The token is set on the Vault client then using the standard call.

Basically using a simple, quick setup I tested what I thought were the 2 key systems and I don't see a problem with either. I'm currently doing just a quick sweep, so that's it for now.

danieleva commented 3 years ago

hi, thanks for looking at this. The function that reloads the token from file is working as expected, and it updates the Vault client correctly. The problem is a missing hook/signal to trigger a force-refresh of all leased secrets. The loop responsible for that is not affected by the change in Vault client, so there is a delta between Vault client being updated with a new token and Vault client being used to request secrets. During that time all the secrets generated with the old token are at risk of being revoked by Vault server.

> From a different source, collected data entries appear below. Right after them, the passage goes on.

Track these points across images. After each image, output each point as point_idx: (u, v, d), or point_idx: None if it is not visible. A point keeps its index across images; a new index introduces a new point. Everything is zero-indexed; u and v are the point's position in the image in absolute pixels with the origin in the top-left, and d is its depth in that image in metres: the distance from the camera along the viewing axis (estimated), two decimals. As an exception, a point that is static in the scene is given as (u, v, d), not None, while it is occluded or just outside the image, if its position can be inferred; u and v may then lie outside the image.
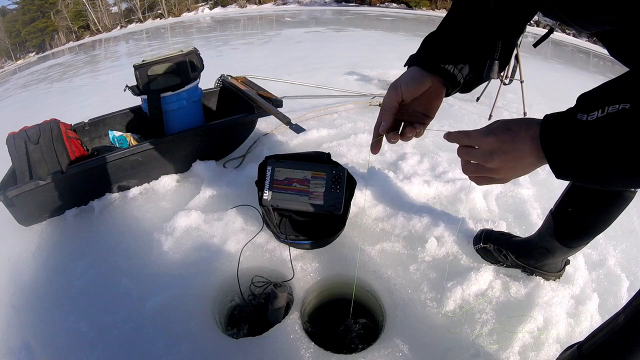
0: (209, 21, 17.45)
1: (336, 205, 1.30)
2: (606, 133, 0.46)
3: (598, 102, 0.48)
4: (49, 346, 1.16)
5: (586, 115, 0.48)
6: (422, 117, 0.75)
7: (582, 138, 0.48)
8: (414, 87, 0.72)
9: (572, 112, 0.51)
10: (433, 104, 0.75)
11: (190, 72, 1.96)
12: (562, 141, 0.51)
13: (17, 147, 1.69)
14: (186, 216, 1.55)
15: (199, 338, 1.12)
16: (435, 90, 0.73)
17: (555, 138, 0.52)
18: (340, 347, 1.15)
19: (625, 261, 1.41)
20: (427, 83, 0.72)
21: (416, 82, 0.72)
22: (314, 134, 2.33)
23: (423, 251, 1.36)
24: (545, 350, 1.06)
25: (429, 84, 0.72)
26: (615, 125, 0.45)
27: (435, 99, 0.74)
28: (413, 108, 0.75)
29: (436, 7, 21.32)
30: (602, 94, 0.49)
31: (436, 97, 0.74)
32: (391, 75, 3.96)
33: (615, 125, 0.45)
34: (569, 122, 0.50)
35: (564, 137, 0.50)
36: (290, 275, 1.28)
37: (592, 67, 5.55)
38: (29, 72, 10.29)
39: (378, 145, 0.76)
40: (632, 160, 0.45)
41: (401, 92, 0.72)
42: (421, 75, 0.72)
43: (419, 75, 0.72)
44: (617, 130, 0.45)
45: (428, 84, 0.72)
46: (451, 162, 1.96)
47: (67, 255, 1.52)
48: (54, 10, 30.99)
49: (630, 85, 0.47)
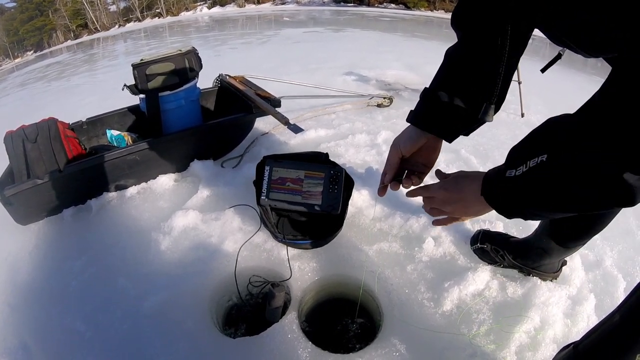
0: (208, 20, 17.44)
1: (334, 205, 1.30)
2: (530, 184, 0.56)
3: (522, 157, 0.58)
4: (46, 345, 1.16)
5: (514, 171, 0.58)
6: (422, 166, 0.87)
7: (512, 191, 0.59)
8: (411, 145, 0.83)
9: (503, 169, 0.61)
10: (430, 157, 0.86)
11: (189, 71, 1.96)
12: (498, 195, 0.64)
13: (15, 146, 1.68)
14: (184, 216, 1.55)
15: (197, 337, 1.12)
16: (432, 145, 0.83)
17: (493, 193, 0.64)
18: (338, 347, 1.15)
19: (622, 262, 1.41)
20: (422, 141, 0.82)
21: (413, 141, 0.82)
22: (312, 134, 2.33)
23: (420, 251, 1.36)
24: (542, 350, 1.06)
25: (424, 141, 0.82)
26: (536, 176, 0.55)
27: (432, 153, 0.85)
28: (414, 160, 0.86)
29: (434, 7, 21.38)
30: (526, 148, 0.59)
31: (433, 151, 0.85)
32: (389, 76, 3.96)
33: (536, 176, 0.55)
34: (501, 179, 0.61)
35: (499, 192, 0.63)
36: (287, 275, 1.28)
37: (590, 69, 5.56)
38: (26, 70, 10.26)
39: (384, 191, 0.89)
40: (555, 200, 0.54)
41: (400, 151, 0.83)
42: (416, 134, 0.82)
43: (414, 135, 0.82)
44: (538, 180, 0.55)
45: (423, 141, 0.82)
46: (448, 162, 1.96)
47: (65, 254, 1.51)
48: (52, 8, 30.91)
49: (548, 135, 0.56)
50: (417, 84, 3.67)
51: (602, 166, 0.48)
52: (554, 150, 0.53)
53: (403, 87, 3.59)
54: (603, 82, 0.52)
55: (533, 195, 0.57)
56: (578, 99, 0.57)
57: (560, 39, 0.59)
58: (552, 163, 0.53)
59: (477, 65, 0.73)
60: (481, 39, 0.72)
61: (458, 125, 0.79)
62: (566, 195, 0.53)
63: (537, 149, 0.55)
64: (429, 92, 0.80)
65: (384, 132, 2.27)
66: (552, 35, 0.60)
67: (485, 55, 0.72)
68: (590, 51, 0.55)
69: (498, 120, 2.80)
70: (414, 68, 4.34)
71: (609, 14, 0.46)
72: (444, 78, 0.79)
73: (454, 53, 0.78)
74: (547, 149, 0.54)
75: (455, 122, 0.79)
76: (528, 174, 0.56)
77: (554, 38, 0.61)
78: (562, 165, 0.52)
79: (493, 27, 0.69)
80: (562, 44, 0.60)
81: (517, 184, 0.58)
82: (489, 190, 0.65)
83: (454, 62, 0.78)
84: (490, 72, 0.71)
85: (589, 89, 0.52)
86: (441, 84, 0.78)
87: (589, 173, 0.49)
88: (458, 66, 0.76)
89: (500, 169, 0.63)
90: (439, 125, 0.80)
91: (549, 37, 0.61)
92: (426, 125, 0.80)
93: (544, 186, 0.54)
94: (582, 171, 0.49)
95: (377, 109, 2.91)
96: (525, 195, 0.58)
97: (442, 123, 0.79)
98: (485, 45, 0.71)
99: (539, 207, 0.58)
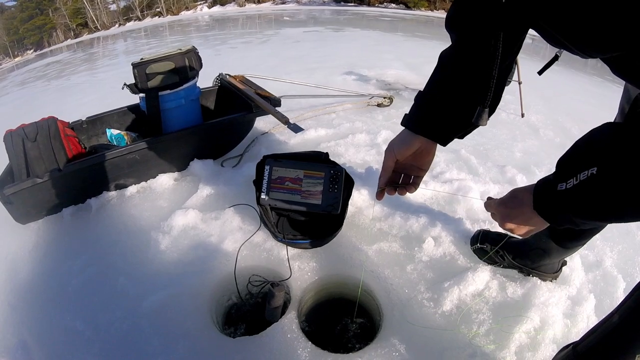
0: (208, 20, 17.42)
1: (334, 205, 1.30)
2: (582, 197, 0.57)
3: (572, 170, 0.59)
4: (46, 344, 1.16)
5: (565, 184, 0.59)
6: (417, 170, 0.87)
7: (565, 204, 0.60)
8: (406, 149, 0.82)
9: (553, 182, 0.62)
10: (425, 160, 0.85)
11: (189, 70, 1.96)
12: (550, 208, 0.64)
13: (15, 145, 1.68)
14: (183, 215, 1.55)
15: (196, 337, 1.12)
16: (426, 149, 0.83)
17: (545, 207, 0.65)
18: (337, 347, 1.15)
19: (622, 262, 1.41)
20: (416, 144, 0.81)
21: (407, 145, 0.82)
22: (312, 133, 2.33)
23: (420, 251, 1.36)
24: (542, 350, 1.06)
25: (418, 144, 0.81)
26: (587, 189, 0.56)
27: (426, 156, 0.84)
28: (409, 163, 0.86)
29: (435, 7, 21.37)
30: (574, 161, 0.60)
31: (427, 154, 0.84)
32: (389, 76, 3.96)
33: (587, 189, 0.56)
34: (553, 192, 0.62)
35: (552, 205, 0.64)
36: (287, 275, 1.28)
37: (590, 69, 5.55)
38: (26, 69, 10.25)
39: (381, 195, 0.89)
40: (609, 211, 0.55)
41: (395, 154, 0.83)
42: (410, 137, 0.81)
43: (408, 138, 0.82)
44: (589, 193, 0.56)
45: (417, 144, 0.81)
46: (448, 162, 1.96)
47: (64, 253, 1.51)
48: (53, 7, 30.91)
49: (593, 147, 0.57)
50: (417, 83, 3.68)
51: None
52: (604, 163, 0.54)
53: (403, 87, 3.59)
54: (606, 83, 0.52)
55: (586, 207, 0.57)
56: (578, 99, 0.57)
57: (557, 39, 0.58)
58: (603, 175, 0.54)
59: (471, 68, 0.73)
60: (475, 41, 0.72)
61: (452, 129, 0.79)
62: (619, 206, 0.54)
63: (586, 161, 0.56)
64: (423, 95, 0.80)
65: (384, 131, 2.27)
66: (548, 36, 0.60)
67: (479, 57, 0.71)
68: (587, 51, 0.55)
69: (498, 120, 2.80)
70: (414, 68, 4.34)
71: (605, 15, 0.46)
72: (438, 81, 0.78)
73: (448, 56, 0.77)
74: (596, 161, 0.55)
75: (449, 126, 0.78)
76: (580, 187, 0.57)
77: (549, 39, 0.60)
78: (614, 179, 0.53)
79: (487, 30, 0.69)
80: (559, 45, 0.60)
81: (568, 197, 0.59)
82: (542, 204, 0.66)
83: (447, 65, 0.77)
84: (483, 74, 0.70)
85: (589, 89, 0.52)
86: (435, 87, 0.78)
87: None
88: (452, 69, 0.76)
89: (549, 181, 0.64)
90: (433, 128, 0.79)
91: (545, 38, 0.61)
92: (420, 129, 0.80)
93: (597, 199, 0.55)
94: (634, 183, 0.51)
95: (377, 108, 2.91)
96: (578, 208, 0.58)
97: (436, 126, 0.79)
98: (479, 47, 0.71)
99: (592, 217, 0.58)
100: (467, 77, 0.73)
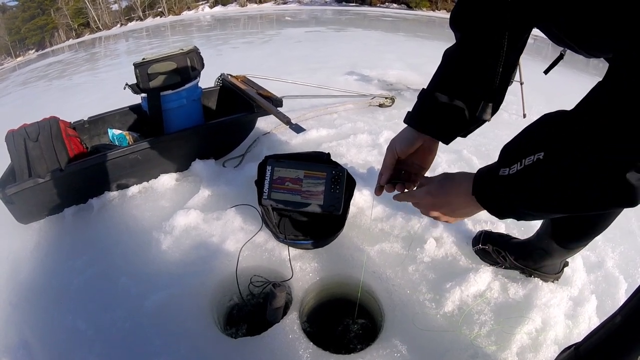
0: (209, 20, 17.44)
1: (336, 205, 1.30)
2: (525, 183, 0.54)
3: (517, 155, 0.55)
4: (47, 344, 1.16)
5: (507, 170, 0.56)
6: (418, 167, 0.87)
7: (505, 190, 0.57)
8: (407, 147, 0.82)
9: (496, 168, 0.58)
10: (426, 158, 0.85)
11: (191, 70, 1.96)
12: (491, 195, 0.61)
13: (16, 145, 1.68)
14: (185, 215, 1.55)
15: (198, 337, 1.12)
16: (428, 147, 0.83)
17: (485, 193, 0.62)
18: (339, 348, 1.15)
19: (624, 263, 1.41)
20: (418, 142, 0.81)
21: (408, 142, 0.82)
22: (313, 133, 2.33)
23: (422, 252, 1.36)
24: (543, 351, 1.06)
25: (420, 142, 0.81)
26: (531, 174, 0.53)
27: (428, 154, 0.84)
28: (410, 161, 0.86)
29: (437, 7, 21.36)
30: (521, 146, 0.56)
31: (429, 153, 0.84)
32: (391, 76, 3.96)
33: (532, 174, 0.52)
34: (494, 177, 0.58)
35: (492, 191, 0.60)
36: (289, 275, 1.28)
37: (592, 69, 5.54)
38: (28, 69, 10.27)
39: (380, 191, 0.89)
40: (552, 200, 0.52)
41: (396, 152, 0.83)
42: (412, 135, 0.81)
43: (410, 136, 0.81)
44: (534, 178, 0.52)
45: (419, 142, 0.81)
46: (450, 163, 1.96)
47: (66, 253, 1.52)
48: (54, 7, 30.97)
49: (544, 132, 0.54)
50: (419, 83, 3.67)
51: (604, 165, 0.46)
52: (552, 148, 0.51)
53: (405, 87, 3.58)
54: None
55: (528, 195, 0.54)
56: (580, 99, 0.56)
57: (561, 38, 0.58)
58: (550, 161, 0.50)
59: (475, 65, 0.73)
60: (479, 38, 0.72)
61: (455, 127, 0.79)
62: (564, 194, 0.51)
63: (533, 146, 0.53)
64: (426, 93, 0.80)
65: (385, 132, 2.27)
66: (552, 35, 0.60)
67: (484, 54, 0.71)
68: (590, 51, 0.54)
69: (500, 121, 2.79)
70: (416, 68, 4.33)
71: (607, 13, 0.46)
72: (442, 79, 0.78)
73: (452, 54, 0.78)
74: (544, 146, 0.52)
75: (452, 124, 0.78)
76: (523, 172, 0.54)
77: (554, 38, 0.60)
78: (561, 164, 0.50)
79: (491, 27, 0.69)
80: (563, 44, 0.60)
81: (511, 182, 0.56)
82: (481, 189, 0.63)
83: (451, 62, 0.77)
84: (488, 71, 0.71)
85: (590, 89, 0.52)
86: (438, 84, 0.78)
87: (590, 172, 0.47)
88: (456, 66, 0.76)
89: (492, 168, 0.61)
90: (435, 126, 0.79)
91: (549, 36, 0.61)
92: (422, 127, 0.80)
93: (541, 185, 0.52)
94: (582, 170, 0.48)
95: (379, 108, 2.90)
96: (520, 195, 0.55)
97: (438, 124, 0.79)
98: (484, 44, 0.71)
99: (534, 206, 0.55)
100: (472, 73, 0.74)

eikenb commented 3 years ago

Thanks for the followup. I think I get it now. To restate, to be sure...

When the agent-token is refreshed in it needs to trigger a general refresh on all Vault values instead of letting them wait for the usual timeout.

danieleva commented 3 years ago

That's spot on 👍 :)

drawks commented 3 years ago

Any updates on this?

eikenb commented 3 years ago

Hey @drawks,

This will probably be included in 0.27.1. I'm preparing for a 0.27.0 now which was initially supposed to be a quick release to update the docker image but sort of blew up a bit when I tried to squeeze in a shell parsing fix which was not fixable without re-writing a large part of that library and led me to drop it. While I'd like to include it in 0.27.0, I think I've delayed that release to long already.

So I'll start working on it for the next-next release. Sorry I don't have better news.

hamishforbes commented 2 years ago

Hi, did this ever get fixed? I believe this is the root cause of the issues I'm seeing with 0.29.0 so I'm guessing not?

I am using the Vault Kubernetes integration to inject a Vault Agent into my pods, the agent then auths using the pod service account and writes the token to a shared volume. When the token expires and is renewed the agent sidecar writes a new token in. Consul-template runs in the main application container in exec mode so it can refresh credentials and restart the application process. This all works fine.

Except when my K8s token reaches max_ttl and a new token is written, consul template blows up trying to renew database credential leases that have been revoked because the parent token has expired. Or worse, consul-template fetches new database credentials, restarts the application and then seconds later the token expires and the (brand new) DB creds are deleted from underneath the app.

I can mitigate this somewhat by ensuring the Vault k8s auth method has a very high max_ttl, but it isn't a foolproof solution. If a pod somehow manages to stay running for long enough it'll still hit this issue. It's also obviously not ideal to have to set the auth token super high, it would be preferable to actually let the auth token expire in a reasonable timeframe in case it gets leaked etc.

eikenb commented 2 years ago

I'm putting together a quick 0.29.1 to address an issue with a new feature but won't be working on this as part of that as it touches some related functionality and I don't want to mess to much with that and end up breaking the thing I'm putting the release out to fix.

It is on my radar for the next round of work. Just didn't want everyone to think I'd forgotten about this when it wasn't in this release. Sorry for the delay.

jsmilani commented 7 months ago

Any updates? We are experiencing similar issue effecting the stability of a number of components we run with consul-template.

jsmilani commented 6 months ago

Checking in again. This is an urgent issue for stability when using token rotation. Can we get an updated timeline on the fix?

jsmilani commented 5 months ago

Ping. Please keep looking into resolving this.

jsmilani commented 4 months ago

Another ping to keep this alive.

nannapureddy commented 4 months ago

Any updates on this issue? This issue is impacting our environment stability and really appreciate any help. Thank you.

jsmilani commented 1 month ago

Still hoping this gets addressed. Still causing instability issues. Please help.